Friday, 1 October 2004

Phil's History

It's always fun to think back about "the good old days" when wargamers carved their own miniatures out of ivory tusks, from a freshly slain woollen mammoth, in the snow, and had to rely on the Gods to throw the dice. Nevertheless, some personal history and anecdotes are, in my humble opinion, always fun to read. So, I'll take a shot at it, and hope that others will follow.

I first saw a proper miniature wargame in action when I was 11 or 12. This was somewhere in the late seventies, when a local club had some demonstration tables set up in the walkways of a shopping mall (Some years ago ago, I learned that this was the club run by Rudi Geudens in Sint-Niklaas, renowned veteran Belgian wargamer). When I came back home, I wanted to do the same.I do remember trying to recreate some of the look-and-feel of what I had seen by using plastic toy soldiers and plastic vehicles from the game Embuscades that I owned, and had played so many times.

Embuscades provided me with plastic vehicles to try out my first wargaming experiments.
Help came when one of my friends did get a board wargame for Christmas.The game was called Tank Commander. It had little plastic tanks, trucks, bridges, and a big square-gridded board. You could only move 2 tanks a turn, and a tank was destroyed when you had an enemy tank in the direct line of fire of two friendly tanks. Very simple, but fun.

The game Tank Commander. Simple, but fun.
This game inspired us to make our own variants (Embuscades on sea, using wooden ships we glued together), culminating in the grandiose "Who Conquers Europe?". We produced a hand-drawn map of Europe, gridded with squares, and measuring something like 120x150cm. I drew this map on blank computer print paper (when these were still chained together), conveniently borrowed from my dad's computer facilities at the university. The game used plastic soldiers, plastic tanks (from Tank Commander), plastic ships (from Sub Search, an MB game), and later we even added things such as oil pipelines, oil ships, mountain troops, etc. The first player to conquer 5 countries had won.

The plastic ships from Sub Search provided excellent ships for "Who Conquers Europe?"
The game was an amalgam of all kind of different mechanics, borrowed from games we knew. Tank combat was as in Tank Commander, but infantry soldiers eliminated each other by overrunning each other's squares.
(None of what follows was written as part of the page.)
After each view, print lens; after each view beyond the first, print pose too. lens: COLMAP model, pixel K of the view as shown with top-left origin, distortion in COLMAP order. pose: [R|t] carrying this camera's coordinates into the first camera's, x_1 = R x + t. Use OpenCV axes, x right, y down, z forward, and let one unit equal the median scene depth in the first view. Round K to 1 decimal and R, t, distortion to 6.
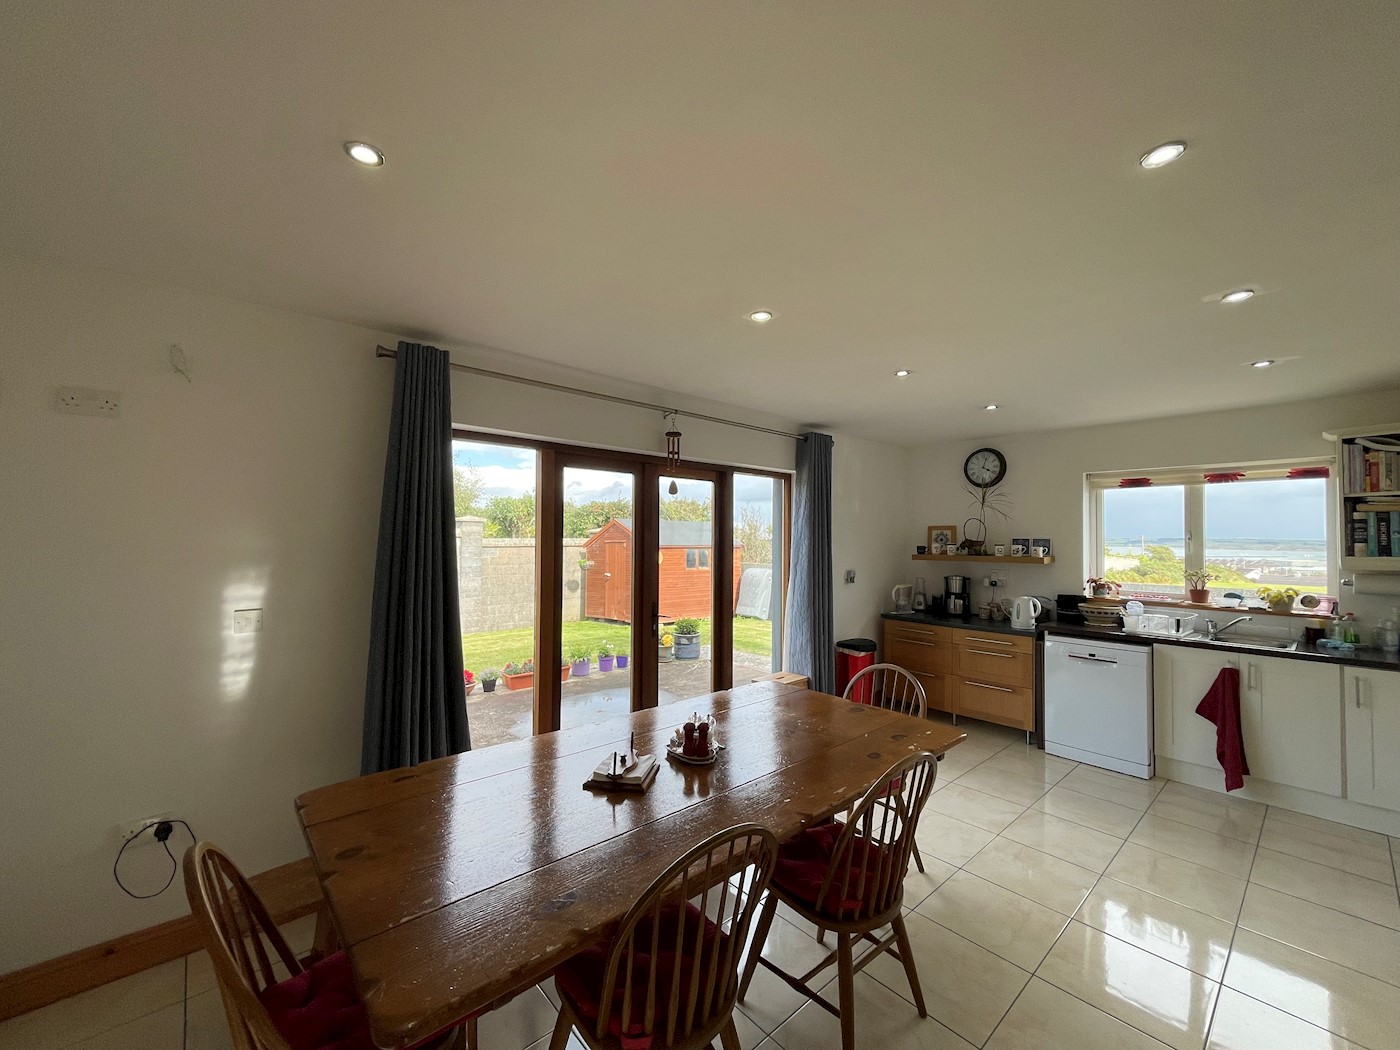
lens RADIAL K [[564.4, 0, 697.3], [0, 564.4, 527.7], [0, 0, 1]] dist [0.004420, -0.000721]
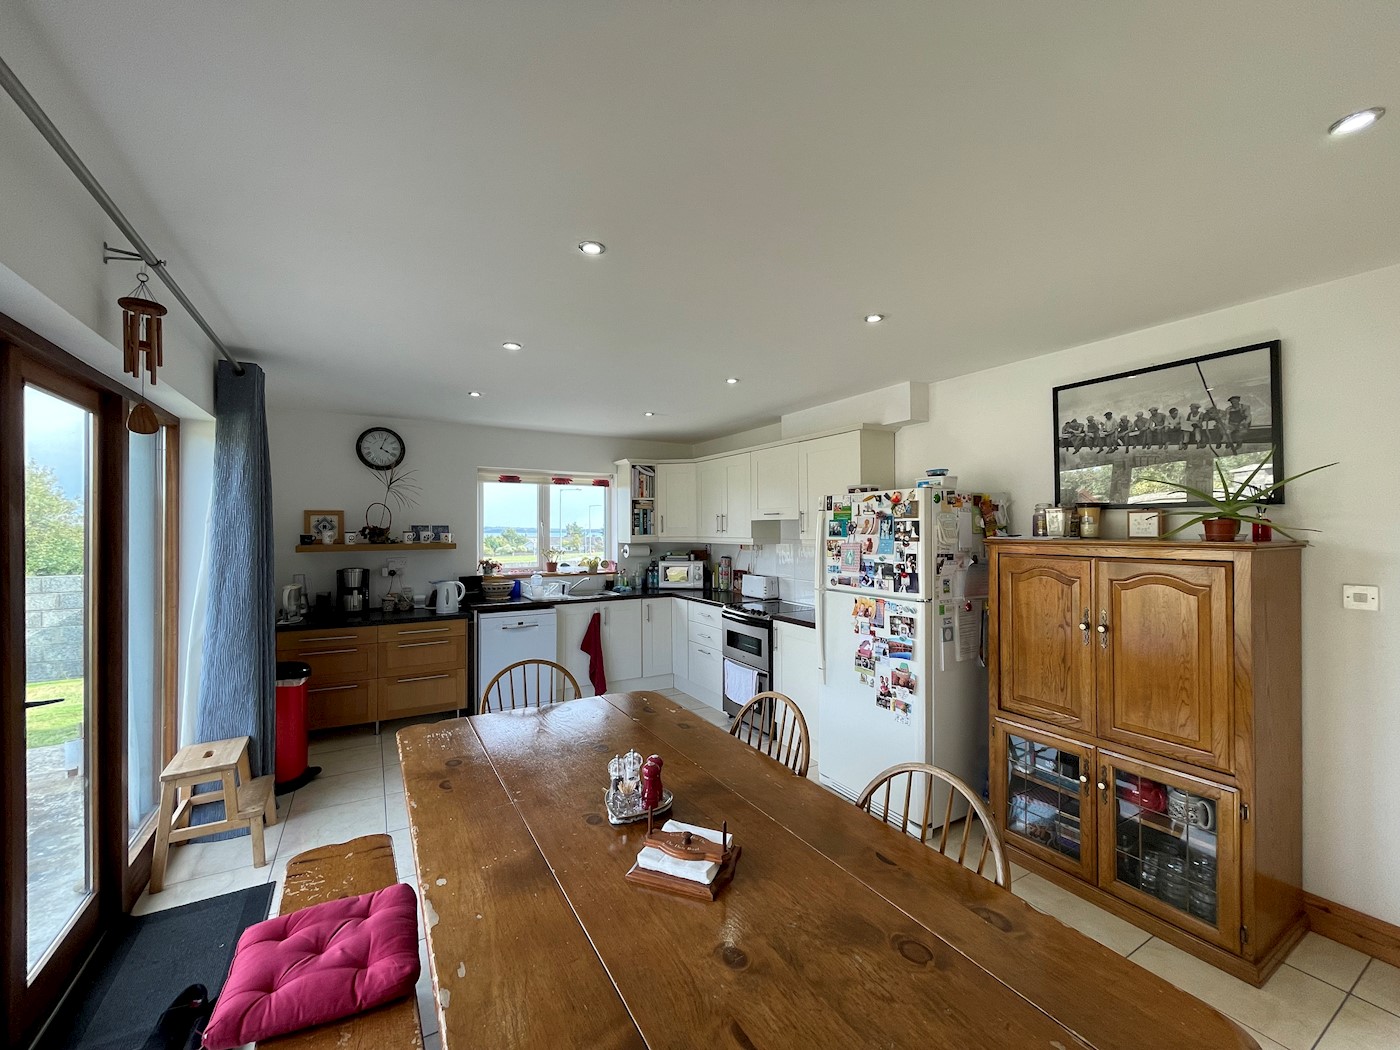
lens RADIAL K [[564.4, 0, 697.4], [0, 564.4, 525.4], [0, 0, 1]] dist [0.004420, -0.000721]
pose [[0.199457, -0.002053, 0.979904, -0.343379], [-0.015363, 0.999868, 0.005222, 0.007681], [-0.979786, -0.016095, 0.199399, 0.359147]]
Submarines would shoot using the spinner from Sub Search, and so on.

This phase of designing our own games continued for a little while, always using the same 'engine'. I remember a D-Day game (using LEGO bricks for buildings), a Battlestar Galactica game, a game that involved trading routes across the oceans, ... . Sadly, I don't have anything left from this period (Update: see this blogpost for an early variant of Embuscades). A pity, since we actually produced real rulebooks to go with our self-designed games, typed on a classic typewriter.

Now that I think of it, I always "designed" new games, ever since I was a kid. I remember making an extended version of Monopoly; we also ran games using toy cyclists for running our own Tour de France; we had car racing games using matchbox cars - simple variants of rolling the dice and moving so many squares. I also often made existing games "better". E.g. I had a map for playing RISK, much bigger than the one in the original box, with many more territories.

This whole phase sort of ended when we discovered our first Avalon Hill game, Afrika Korps when we were 14. This must have been in 1980 or 1981.

To be continued ...


  1. Bart, a question:
    Are we allowing replies to post such as this one?
    (This is actually just to test it out).
    Are these things deletable? Can outsiders post then as well?

  2. I'm honoured...
    Rudi Geudens
    BTW, I've converted the battlecry system to 15mm ACW (but 25's could also be used) and we have been playing this at TSA over the last couple of weeks:
    The second game saw 21 infantry, 3 cavalry & 3 artillery "regiments" in action on each side of the field. After only 2 sessions, the players are already very familiar with the system (including the possibility to create "brigades" for movement). The latest game was concluded in 2.5 hours (6 victory points being the objective).